O painel avançou trazendo experiências concretas de quem está na linha de frente da educação climática nos territórios. Rayane Alves, da Secretaria de Meio Ambiente e Clima do Rio de Janeiro, abriu sua fala lembrando que nada do que é construído nesse campo acontece sem disputa. “Temos lutado muito por esse espaço”, reforçou. Ela apresentou o trabalho do Núcleo de Educação Ambiental da secretaria, que atua diretamente com comunidades periféricas do Rio de Janeiro, promovendo oficinas, processos formativos e profissionalização, sempre em diálogo com lideranças e moradores.
A seguir, Sandra Sérgio, da Fundação Roberto Marinho, apresentou a metodologia “Intuir para Transformar”, que orienta os programas educativos da instituição. Ela trouxe um dado que escancara a urgência do tema: cerca de 50% da população brasileira lê, mas não compreende o que lê. “Quando a gente pensa na população periférica, precisamos imaginar como a informação chega. Como colocamos essas pessoas no centro da educação climática?”, questionou. Para Sandra, interpretar dados e desenvolver senso crítico é condição para as pessoas poderem cobrar do poder público ações e políticas que garantam segurança e dignidade — seja permanecendo em seus territórios, seja podendo sair deles. A Fundação tem se dedicado à educação de jovens e adultos que, por múltiplas desigualdades, ficaram à margem da escola: “É sobre contribuir com a igualdade populacional e fazer com que essas pessoas possam se entender como vítimas das condições climáticas, mas também como agentes.”

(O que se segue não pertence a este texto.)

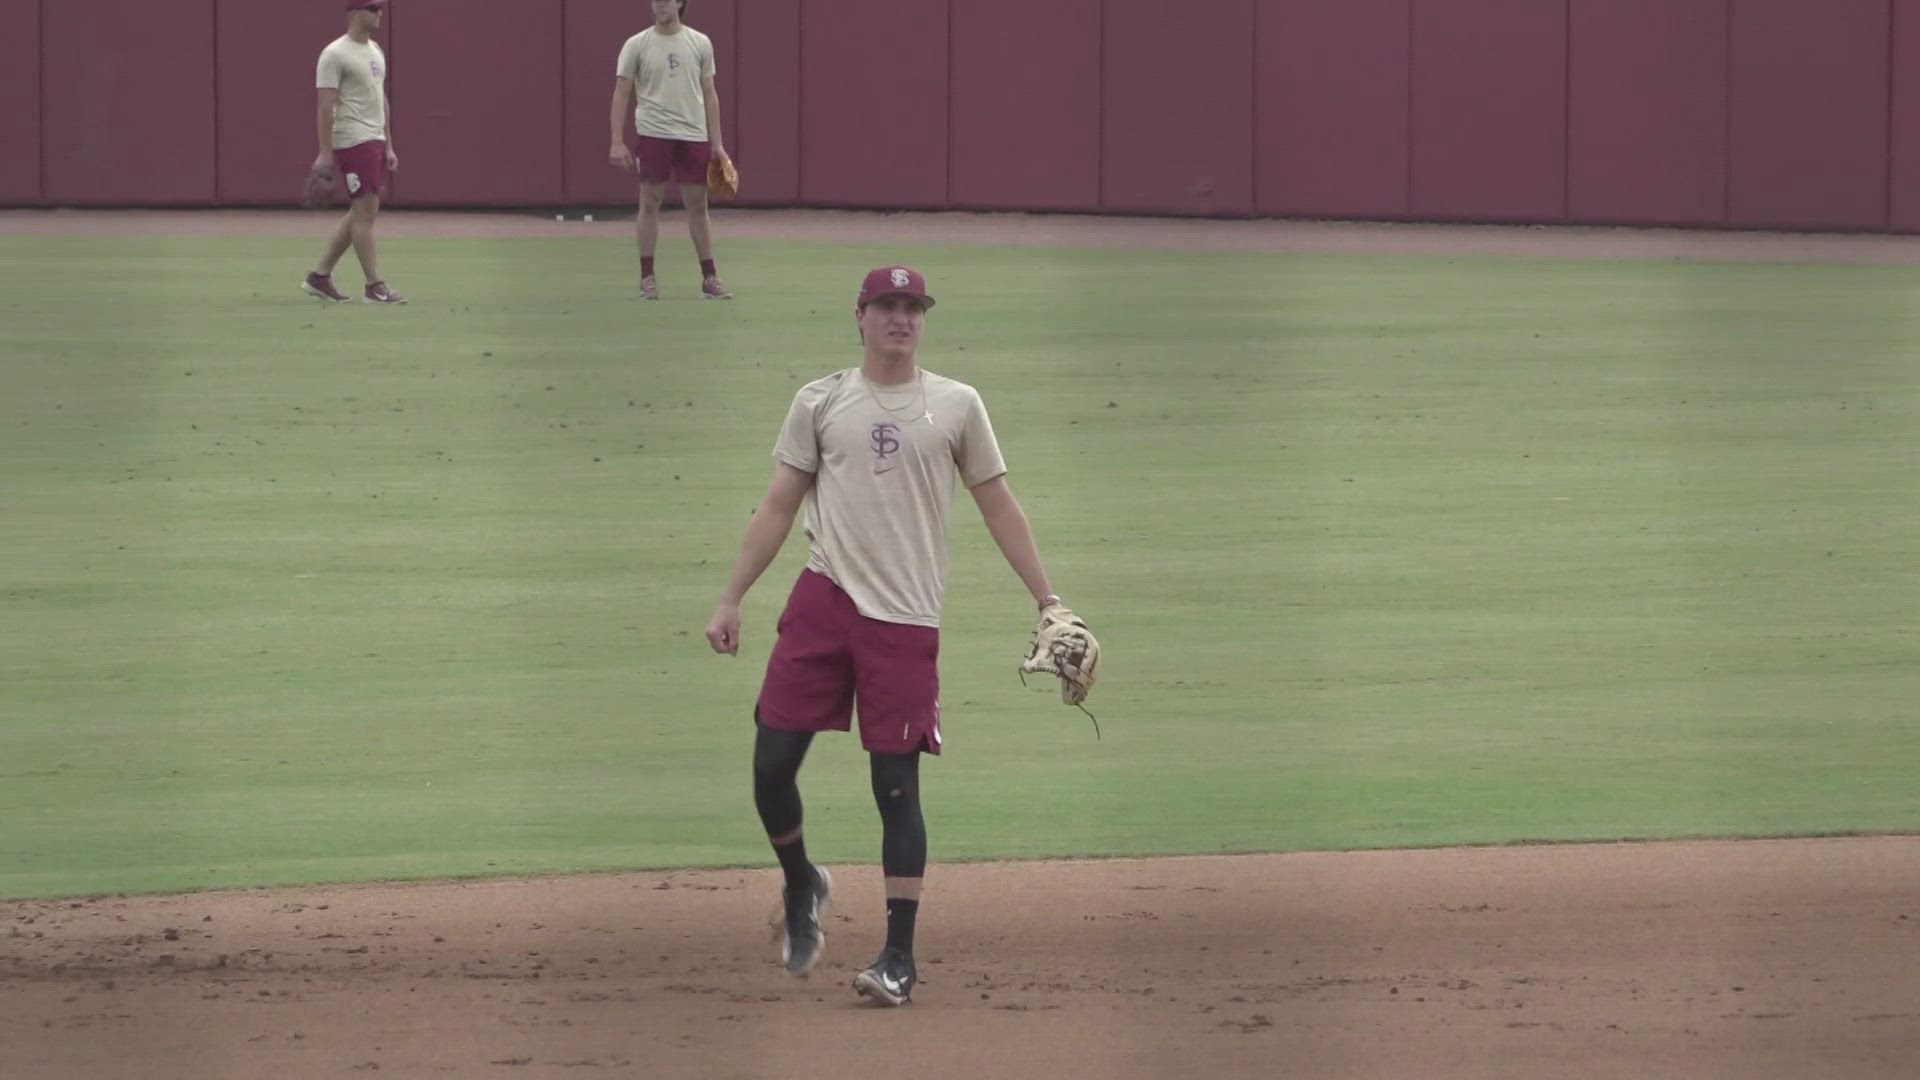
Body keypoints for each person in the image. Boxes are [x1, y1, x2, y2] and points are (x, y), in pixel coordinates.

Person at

Do cenário internacional, Shaik Imran Hussain Choudhary, representante da YOUNGO na UNFCCC, reforçou que temas ligados à ecologia deveriam ser parte estruturante das escolas. “As pessoas ouvem, mas como elas compreendem? As soluções são criadas por pessoas que trabalham em lugares pequenos. Precisamos envolver todo mundo no processo de decisão”, pontuou. Ele ainda reforçou que o engajamento acontece quando as crianças são parte ativa da construção: “Nós não dizemos o que elas devem fazer. Damos as ferramentas. Deixamos as lacunas para elas preencherem.” Ele relatou que, ao aprenderem a plantar, cuidar e comercializar, as crianças compreendem melhor os sistemas e desenvolvem reciprocidade. “Nós não fazemos soluções para crianças; incluímos as crianças nas soluções.”

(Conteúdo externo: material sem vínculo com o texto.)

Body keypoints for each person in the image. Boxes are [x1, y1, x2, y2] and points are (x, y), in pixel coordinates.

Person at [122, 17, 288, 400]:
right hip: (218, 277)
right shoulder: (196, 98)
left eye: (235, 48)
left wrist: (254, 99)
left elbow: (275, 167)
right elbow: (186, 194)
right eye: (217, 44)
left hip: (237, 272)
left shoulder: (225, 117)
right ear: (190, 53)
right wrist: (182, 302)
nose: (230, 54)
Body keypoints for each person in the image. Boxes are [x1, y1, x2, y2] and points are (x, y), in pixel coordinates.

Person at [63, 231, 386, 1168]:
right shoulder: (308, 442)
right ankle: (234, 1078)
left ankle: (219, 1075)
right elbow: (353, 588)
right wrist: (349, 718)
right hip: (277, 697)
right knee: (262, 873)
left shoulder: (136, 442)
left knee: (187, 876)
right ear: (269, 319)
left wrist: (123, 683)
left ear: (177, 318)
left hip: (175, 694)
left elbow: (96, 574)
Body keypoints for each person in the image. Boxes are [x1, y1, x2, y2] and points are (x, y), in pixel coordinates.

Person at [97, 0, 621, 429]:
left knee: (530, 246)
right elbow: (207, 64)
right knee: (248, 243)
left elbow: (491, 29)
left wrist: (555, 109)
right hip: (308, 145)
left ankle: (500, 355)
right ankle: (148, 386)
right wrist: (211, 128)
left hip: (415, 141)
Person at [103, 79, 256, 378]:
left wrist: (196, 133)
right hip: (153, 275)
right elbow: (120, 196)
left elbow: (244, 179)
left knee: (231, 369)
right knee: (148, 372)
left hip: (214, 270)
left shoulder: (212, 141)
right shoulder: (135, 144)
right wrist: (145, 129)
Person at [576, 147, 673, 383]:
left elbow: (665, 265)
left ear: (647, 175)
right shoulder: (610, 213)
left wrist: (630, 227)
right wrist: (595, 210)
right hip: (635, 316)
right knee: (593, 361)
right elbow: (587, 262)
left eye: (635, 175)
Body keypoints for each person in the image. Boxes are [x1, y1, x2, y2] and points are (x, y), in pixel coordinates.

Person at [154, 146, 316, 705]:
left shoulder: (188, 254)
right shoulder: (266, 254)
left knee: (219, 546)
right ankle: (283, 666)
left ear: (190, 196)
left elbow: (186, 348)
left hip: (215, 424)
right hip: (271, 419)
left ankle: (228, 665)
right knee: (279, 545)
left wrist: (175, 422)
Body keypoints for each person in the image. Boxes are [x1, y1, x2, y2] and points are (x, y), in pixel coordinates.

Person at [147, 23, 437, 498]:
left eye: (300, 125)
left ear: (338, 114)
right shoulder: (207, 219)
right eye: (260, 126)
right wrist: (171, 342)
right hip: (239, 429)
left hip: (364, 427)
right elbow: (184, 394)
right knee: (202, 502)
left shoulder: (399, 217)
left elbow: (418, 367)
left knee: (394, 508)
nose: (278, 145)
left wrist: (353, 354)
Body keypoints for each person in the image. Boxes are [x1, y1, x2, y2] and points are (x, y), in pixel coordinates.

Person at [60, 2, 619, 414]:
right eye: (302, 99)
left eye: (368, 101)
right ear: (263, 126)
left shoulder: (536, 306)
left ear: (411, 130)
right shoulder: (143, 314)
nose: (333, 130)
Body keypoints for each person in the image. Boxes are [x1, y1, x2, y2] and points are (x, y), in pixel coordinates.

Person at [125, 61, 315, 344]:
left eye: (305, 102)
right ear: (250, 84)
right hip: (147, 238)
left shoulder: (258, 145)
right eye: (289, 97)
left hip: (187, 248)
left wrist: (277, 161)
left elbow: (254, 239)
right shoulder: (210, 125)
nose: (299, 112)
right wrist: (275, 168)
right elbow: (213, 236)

Por sua vez, Ana Paula Brandão, Diretora Programática da ActionAid, apresentou o processo de construção do Glossário Pequenos Grandes Saberes. A organização atua há 26 anos no Brasil, sempre com parceiros em diversos territórios, e o glossário nasceu da escuta com crianças e adolescentes sobre como a crise climática atravessa suas vidas e comunidades. Ana Paula destacou que, apesar de o conceito de racismo ambiental ser ainda um campo em disputa, é evidente que a condição climática no Brasil é marcada pela raça. “O que essa criança entende? Como ela, ouvindo e vivendo os sistemas no dia a dia, interpreta isso no cotidiano?”, perguntou. O processo formativo devolveu às crianças a centralidade do diálogo: elas disseram, desenharam, escreveram e ressignificaram verbetes a partir das próprias vivências. “É um convite ao diálogo entre sujeitos de direito. Um diálogo de verdade”, reforçou Ana Paula. A Diretora concluiu lembrando que a educação climática é urgente e deve nascer do território: “Não pode vir pronta. Precisa se adaptar à realidade de cada um e de cada uma.”